Las acusaciones que enfrenta Ríos incluyen encubrimiento agravado por robo con uso de armas, falsificación y uso de documentación falsa de un automotor. Se trata de una camioneta Jeep Compass que había sido robada a mano armada en mayo de 2019 en Avellaneda. Durante el allanamiento en Cariló se detectaron irregularidades, y el vehículo se encuentra actualmente bajo custodia judicial.

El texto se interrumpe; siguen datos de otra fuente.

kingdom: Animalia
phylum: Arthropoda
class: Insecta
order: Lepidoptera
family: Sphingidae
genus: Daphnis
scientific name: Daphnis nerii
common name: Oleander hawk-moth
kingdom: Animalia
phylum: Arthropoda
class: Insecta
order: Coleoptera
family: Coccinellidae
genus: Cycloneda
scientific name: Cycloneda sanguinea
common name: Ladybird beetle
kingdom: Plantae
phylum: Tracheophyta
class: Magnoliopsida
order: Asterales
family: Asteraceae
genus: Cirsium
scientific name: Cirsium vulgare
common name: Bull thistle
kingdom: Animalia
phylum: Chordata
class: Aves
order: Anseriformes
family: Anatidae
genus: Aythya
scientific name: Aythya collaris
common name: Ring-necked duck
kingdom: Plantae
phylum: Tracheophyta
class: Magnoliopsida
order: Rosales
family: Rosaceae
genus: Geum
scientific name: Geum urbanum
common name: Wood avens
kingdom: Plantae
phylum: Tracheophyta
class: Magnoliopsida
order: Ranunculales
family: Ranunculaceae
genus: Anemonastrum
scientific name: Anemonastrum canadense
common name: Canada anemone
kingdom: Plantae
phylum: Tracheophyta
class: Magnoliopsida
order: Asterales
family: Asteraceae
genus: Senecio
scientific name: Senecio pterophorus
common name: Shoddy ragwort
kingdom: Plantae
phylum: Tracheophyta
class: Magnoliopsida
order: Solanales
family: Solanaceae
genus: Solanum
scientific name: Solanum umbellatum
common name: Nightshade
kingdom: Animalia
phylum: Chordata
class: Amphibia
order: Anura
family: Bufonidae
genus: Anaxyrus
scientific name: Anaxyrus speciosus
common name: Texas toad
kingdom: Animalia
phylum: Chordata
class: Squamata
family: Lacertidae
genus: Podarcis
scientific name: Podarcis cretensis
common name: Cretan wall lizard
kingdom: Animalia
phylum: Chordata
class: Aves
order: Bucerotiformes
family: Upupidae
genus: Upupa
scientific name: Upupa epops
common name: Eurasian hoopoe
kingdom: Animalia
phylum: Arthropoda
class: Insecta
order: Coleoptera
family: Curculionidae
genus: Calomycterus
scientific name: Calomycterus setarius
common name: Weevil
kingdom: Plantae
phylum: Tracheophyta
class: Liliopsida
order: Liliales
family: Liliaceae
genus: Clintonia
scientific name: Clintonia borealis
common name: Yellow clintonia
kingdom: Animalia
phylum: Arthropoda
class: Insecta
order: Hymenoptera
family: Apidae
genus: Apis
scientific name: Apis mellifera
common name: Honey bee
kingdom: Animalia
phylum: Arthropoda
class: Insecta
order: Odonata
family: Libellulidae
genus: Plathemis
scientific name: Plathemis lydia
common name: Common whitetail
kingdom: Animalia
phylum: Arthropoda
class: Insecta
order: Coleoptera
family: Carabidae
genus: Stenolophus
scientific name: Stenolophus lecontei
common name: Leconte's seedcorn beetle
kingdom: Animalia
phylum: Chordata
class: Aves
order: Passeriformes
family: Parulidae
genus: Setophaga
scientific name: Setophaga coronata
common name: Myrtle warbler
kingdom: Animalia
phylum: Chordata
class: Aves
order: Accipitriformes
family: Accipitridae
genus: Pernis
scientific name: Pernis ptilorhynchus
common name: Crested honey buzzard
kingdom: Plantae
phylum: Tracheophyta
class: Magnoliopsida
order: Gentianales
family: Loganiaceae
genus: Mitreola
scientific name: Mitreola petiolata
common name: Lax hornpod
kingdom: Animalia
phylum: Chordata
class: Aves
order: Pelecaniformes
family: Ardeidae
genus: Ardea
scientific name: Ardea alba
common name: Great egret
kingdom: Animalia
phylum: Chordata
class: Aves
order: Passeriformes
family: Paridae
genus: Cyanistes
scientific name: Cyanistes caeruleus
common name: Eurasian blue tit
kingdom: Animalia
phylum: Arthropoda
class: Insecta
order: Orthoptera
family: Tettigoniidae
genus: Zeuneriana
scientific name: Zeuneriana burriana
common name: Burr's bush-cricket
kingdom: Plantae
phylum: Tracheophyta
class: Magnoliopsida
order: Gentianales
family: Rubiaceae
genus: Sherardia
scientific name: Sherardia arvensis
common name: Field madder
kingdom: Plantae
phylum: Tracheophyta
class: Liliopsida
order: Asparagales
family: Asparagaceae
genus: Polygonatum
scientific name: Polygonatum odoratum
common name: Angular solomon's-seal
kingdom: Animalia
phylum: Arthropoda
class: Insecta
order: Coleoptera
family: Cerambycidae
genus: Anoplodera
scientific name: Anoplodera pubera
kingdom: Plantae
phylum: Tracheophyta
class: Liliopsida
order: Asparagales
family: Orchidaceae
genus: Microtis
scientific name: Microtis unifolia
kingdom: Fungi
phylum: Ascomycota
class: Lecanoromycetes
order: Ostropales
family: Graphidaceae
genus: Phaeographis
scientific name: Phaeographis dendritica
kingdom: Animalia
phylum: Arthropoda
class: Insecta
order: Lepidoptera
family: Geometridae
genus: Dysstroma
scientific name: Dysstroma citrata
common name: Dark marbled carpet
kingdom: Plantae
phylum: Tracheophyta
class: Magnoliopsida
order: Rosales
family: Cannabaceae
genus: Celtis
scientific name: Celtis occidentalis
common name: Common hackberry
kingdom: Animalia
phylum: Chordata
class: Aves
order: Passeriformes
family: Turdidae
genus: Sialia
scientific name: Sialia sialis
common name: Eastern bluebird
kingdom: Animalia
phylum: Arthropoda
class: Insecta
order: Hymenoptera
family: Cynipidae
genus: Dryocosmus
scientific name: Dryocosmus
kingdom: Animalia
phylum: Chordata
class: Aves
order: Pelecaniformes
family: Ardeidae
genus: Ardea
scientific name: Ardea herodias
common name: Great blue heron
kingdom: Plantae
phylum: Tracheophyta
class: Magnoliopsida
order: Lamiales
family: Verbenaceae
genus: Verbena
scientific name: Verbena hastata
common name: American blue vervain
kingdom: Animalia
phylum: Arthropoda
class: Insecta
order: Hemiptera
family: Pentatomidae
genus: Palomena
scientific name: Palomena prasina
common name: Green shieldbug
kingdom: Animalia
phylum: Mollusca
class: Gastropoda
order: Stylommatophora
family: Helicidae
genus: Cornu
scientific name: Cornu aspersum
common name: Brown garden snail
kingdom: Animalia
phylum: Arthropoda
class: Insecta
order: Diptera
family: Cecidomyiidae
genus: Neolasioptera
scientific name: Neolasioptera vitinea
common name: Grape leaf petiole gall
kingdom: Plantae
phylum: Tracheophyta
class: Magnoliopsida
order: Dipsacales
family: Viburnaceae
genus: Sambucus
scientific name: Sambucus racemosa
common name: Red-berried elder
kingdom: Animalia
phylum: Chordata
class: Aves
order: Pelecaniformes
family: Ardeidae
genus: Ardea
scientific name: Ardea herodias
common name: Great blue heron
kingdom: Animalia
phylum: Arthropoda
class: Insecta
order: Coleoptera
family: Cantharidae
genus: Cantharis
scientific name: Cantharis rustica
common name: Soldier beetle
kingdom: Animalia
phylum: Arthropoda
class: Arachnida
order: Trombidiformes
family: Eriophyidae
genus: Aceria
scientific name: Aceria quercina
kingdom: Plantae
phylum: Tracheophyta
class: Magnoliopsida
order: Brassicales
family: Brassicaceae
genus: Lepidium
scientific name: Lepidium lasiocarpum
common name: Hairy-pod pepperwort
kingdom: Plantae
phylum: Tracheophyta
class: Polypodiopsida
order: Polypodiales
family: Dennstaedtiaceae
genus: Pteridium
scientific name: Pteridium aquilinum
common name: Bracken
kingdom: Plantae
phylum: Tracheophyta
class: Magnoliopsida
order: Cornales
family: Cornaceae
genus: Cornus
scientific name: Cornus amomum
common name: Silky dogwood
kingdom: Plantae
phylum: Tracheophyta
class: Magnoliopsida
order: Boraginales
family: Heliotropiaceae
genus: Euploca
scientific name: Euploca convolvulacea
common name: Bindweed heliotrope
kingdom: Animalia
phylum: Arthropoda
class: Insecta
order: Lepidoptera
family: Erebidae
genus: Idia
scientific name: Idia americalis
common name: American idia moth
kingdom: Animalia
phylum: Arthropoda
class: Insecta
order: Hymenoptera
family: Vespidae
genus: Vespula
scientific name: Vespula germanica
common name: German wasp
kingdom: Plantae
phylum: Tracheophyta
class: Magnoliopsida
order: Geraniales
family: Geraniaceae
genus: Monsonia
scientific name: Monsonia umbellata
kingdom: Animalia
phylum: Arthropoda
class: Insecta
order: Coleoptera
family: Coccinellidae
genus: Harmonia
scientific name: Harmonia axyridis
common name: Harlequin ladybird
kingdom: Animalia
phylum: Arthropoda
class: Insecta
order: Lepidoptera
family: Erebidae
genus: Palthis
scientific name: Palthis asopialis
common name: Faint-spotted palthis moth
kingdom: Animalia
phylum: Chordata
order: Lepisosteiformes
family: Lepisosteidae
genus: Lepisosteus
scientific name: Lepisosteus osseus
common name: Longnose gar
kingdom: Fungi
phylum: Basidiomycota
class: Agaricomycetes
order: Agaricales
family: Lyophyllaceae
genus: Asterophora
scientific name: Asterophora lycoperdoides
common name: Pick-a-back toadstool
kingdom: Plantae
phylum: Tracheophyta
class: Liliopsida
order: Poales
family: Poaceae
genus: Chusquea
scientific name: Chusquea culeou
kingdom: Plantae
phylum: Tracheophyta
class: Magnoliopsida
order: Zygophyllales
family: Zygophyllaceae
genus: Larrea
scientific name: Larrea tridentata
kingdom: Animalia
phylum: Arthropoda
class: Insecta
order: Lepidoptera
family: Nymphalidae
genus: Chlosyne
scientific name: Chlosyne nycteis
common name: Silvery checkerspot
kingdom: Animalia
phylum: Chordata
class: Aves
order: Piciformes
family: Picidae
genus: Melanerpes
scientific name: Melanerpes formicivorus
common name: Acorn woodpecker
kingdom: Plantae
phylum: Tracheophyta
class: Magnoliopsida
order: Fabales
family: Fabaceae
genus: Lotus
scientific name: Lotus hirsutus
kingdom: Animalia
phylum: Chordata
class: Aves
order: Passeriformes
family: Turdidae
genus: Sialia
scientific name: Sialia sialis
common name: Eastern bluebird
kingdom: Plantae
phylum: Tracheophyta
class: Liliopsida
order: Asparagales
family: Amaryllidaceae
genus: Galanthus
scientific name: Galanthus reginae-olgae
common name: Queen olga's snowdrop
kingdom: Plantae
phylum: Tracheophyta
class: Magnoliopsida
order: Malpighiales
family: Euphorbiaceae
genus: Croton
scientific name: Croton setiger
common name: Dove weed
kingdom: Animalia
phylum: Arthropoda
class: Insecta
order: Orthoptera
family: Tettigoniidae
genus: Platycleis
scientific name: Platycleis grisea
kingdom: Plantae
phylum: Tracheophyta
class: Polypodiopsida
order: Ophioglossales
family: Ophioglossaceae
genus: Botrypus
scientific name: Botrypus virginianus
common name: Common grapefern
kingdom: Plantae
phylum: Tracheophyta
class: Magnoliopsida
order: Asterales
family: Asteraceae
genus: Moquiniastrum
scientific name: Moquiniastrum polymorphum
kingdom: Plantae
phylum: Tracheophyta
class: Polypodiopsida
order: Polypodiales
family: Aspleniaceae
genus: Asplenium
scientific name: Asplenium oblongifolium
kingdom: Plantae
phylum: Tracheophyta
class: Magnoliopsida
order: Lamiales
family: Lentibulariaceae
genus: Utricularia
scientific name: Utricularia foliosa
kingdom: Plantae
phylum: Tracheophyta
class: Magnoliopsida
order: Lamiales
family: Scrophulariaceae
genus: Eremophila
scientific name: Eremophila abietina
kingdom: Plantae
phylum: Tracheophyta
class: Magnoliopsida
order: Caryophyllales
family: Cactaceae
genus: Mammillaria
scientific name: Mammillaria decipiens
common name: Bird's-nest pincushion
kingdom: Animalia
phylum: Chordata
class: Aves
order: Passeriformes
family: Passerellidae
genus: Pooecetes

Para justificar la propiedad del vehículo, uno de los seis acusados en el caso de usurpación, identificado como Paul Echeverry, presentó documentación a los tribunales y se descubrió que la cédula de titularidad del automóvil era falsificada. Esto llevó a que la causa se declarara incompetente y se derivara al fuero federal de Mar del Plata.
El domicilio del comprador del vehículo se incluyó en uno de los allanamientos realizados recientemente; se trata de un taller cuyo dueño ha estado involucrado en actividades delictivas y que recientemente fue condenado a cuatro años y medio de prisión por su participación en la “Banda del millón”, responsable de una serie de robos en diversos departamentos.
El desalojo de la vivienda usurpada en Cariló ocurrió a mediados de noviembre de 2020, luego de que los propietarios denunciaron la presencia de extraños en su propiedad, que cuenta con un amplio parque. En su reciente visita, notaron que la casa había sido repintada y renombrada como “Volver a vivir”, un cambio evidente que llamaba la atención de los vecinos.
Los propietarios informaron también sobre disturbios ocasionados por ruidos y fiestas ruidosas, a pesar de las restricciones impuestas por la pandemia. Ríos, apodado “El Gordo Maury”, fue procesado por usurpación de vivienda, y la causa está avanzando hacia juicio, con la Fiscalía de Pinamar involucrada. En la entrada de la propiedad se incautaron varios vehículos con irregularidades registrales, lo que ha sido la base para la intervención de la justicia federal que ahora mantiene a Ríos en prisión domiciliaria.
Este no es el primer escándalo que fresca Ríos. En 2022, su nombre resurgió en el contexto de un asesinato ocurrido durante su fiesta de cumpleaños número 51 en un parador cercano. Una pelea entre dos de los más de 200 presentes culminó en disparos y en la muerte de Maximiliano Rihl, de 44 años, a manos de Juan Jesús Piero Pinna, apodado El Faraón del Pollo. Durante la fiesta, Pinna asistía con su novia, quien era hija de Rudy Ulloa. Posteriormente, Pinna huyó de Mar del Plata y fue buscado hasta que se entregó en Tucumán.
Ríos ahora enfrenta su proceso judicial bajo la supervisión del juez Inchausti y se anticipa que tras su cirugía programada se fijará la fecha para la audiencia de formalización de imputaciones, donde deberán comparecer él y sus defensores.